The son of a judge who died in December 2014 while hearing a case in which Amit Shah, the president of the ruling Bharatiya Janata Party (BJP) was an accused, said his father's death did not occur under suspicious circumstances. At a press conference on Sunday, Anuj Loya, the young son of late Central Bureau of Investigation (CBI) judge Brijmohan Loya, said he had no "doubts about the way he (Loya) died" and requested media to leave his family alone.
Shah, who was accused of ordering the extrajudicial killings of gangster Sohrabuddin Sheikh, his wife and his friend, was acquitted of all three murders on 30 December, 2014, due to lack of evidence.
"I had an emotional turmoil, hence I had suspicions about his death. But now we don't have any doubts about the way he died," Anuj Loya told reporters. Loya, 48, died of a cardiac arrest while attending a wedding in Nagpur on 1 December, 2014, days before Shah was given a clean chit.
"Earlier my grandfather and aunt had some doubts about his death, which they shared. But now neither of them have any doubts," PTI quoted Anuj as saying. "We faced some pressure from politicians and NGOs. We don't want to name anyone, but please excuse my family from continuously asking about my father's death," the 21-year-old law student said.
He was accompanied byadvocate Ameet Naik, cousin Pratik Bhandari, and family friend and former Mumbai district judge KB Katke.
"We approached advocate Ameet Naik as we wanted to brief the media," Anuj said, adding that the Loyas have accepted "that the (judge's) death was due to heart attack", reported Times of India.
However, Shrinivas Loya, the 81-year-old paternal uncle of judge Loya, told The Caravan magazine that Anuj was "too young" and likely "under pressure", pressing that an inquiry be conducted into the death of the judge.
"If you ask me as a citizen, not as a relative. My view as a citizen is the inquiry initiated in the Supreme Court has to proceed. This is my personal view as a citizen," he told the magazine.
At an unprecedented press conference in the national capital, four sitting judges of the Supreme Court broke rank with the sitting Chief Justice of India, and raised concerns about the "administration" of the apex court. They criticized the way judicial appointments were handled and expressed reservations about distribution of important cases. Justice Jasti Chelameswar, one of the four judges who addressed the press, warned that the nation's democracy was under threat.

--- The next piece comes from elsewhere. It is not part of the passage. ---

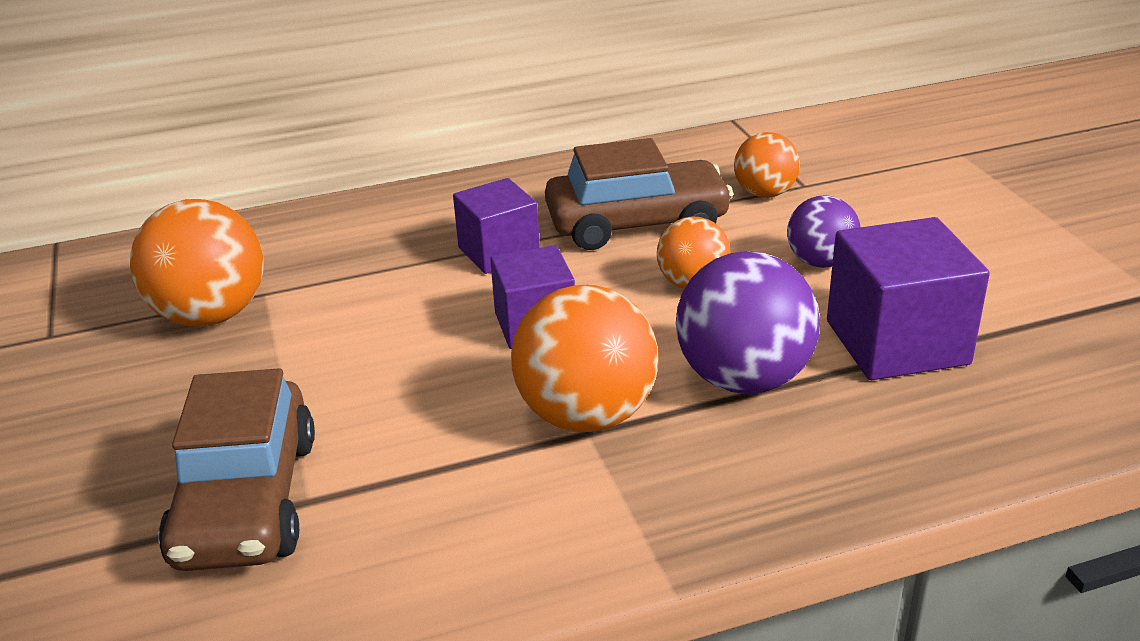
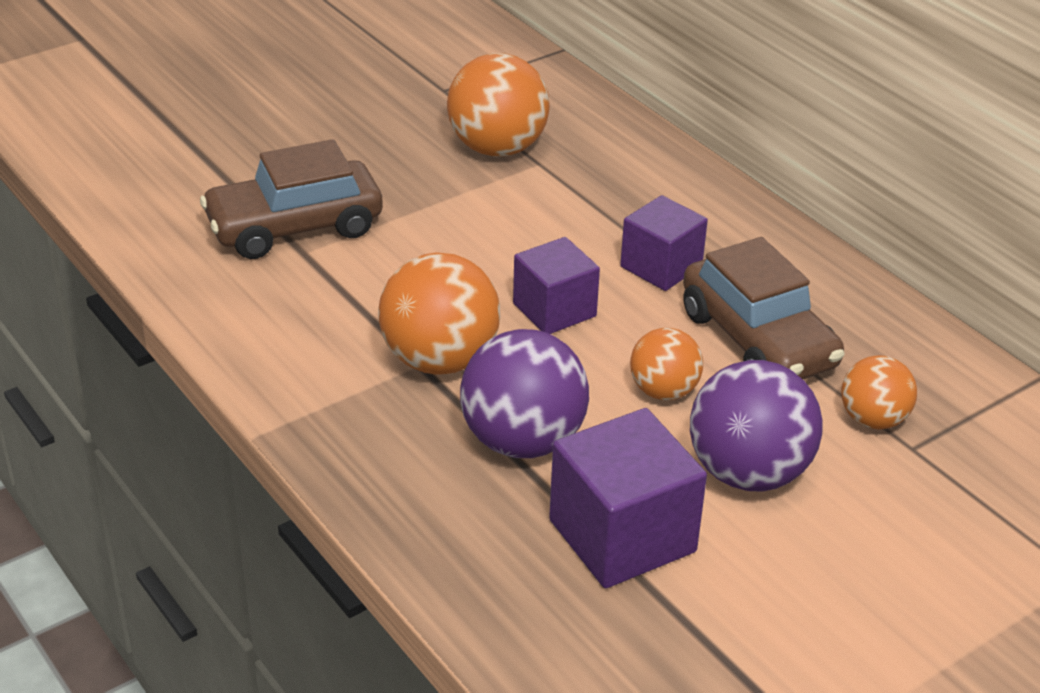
camera: 70 degrees right, 5 degrees up
(820, 262) = (748, 473): purple ball -> purple ball, size x1.69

Following the public outburst by Justice Chelameswar, Justice Ranjan Gogoi, Justice Kurian Joseph and Justice Madan Lokur, four former senior judges on Sunday released a letter in support
"We agree with the four judges that though the chief justice of India is the master of roster and can designate benches for allocation of work, this does not mean that it can be done in an arbitrary manner such that sensitive and important cases are sent to hand-picked benches of junior judges by the chief justice," the former judges said in the open letter.
Prime Minister Modi held an emergency meeting with his law minister following the press conference but the government has refused to comment, reported Reuters.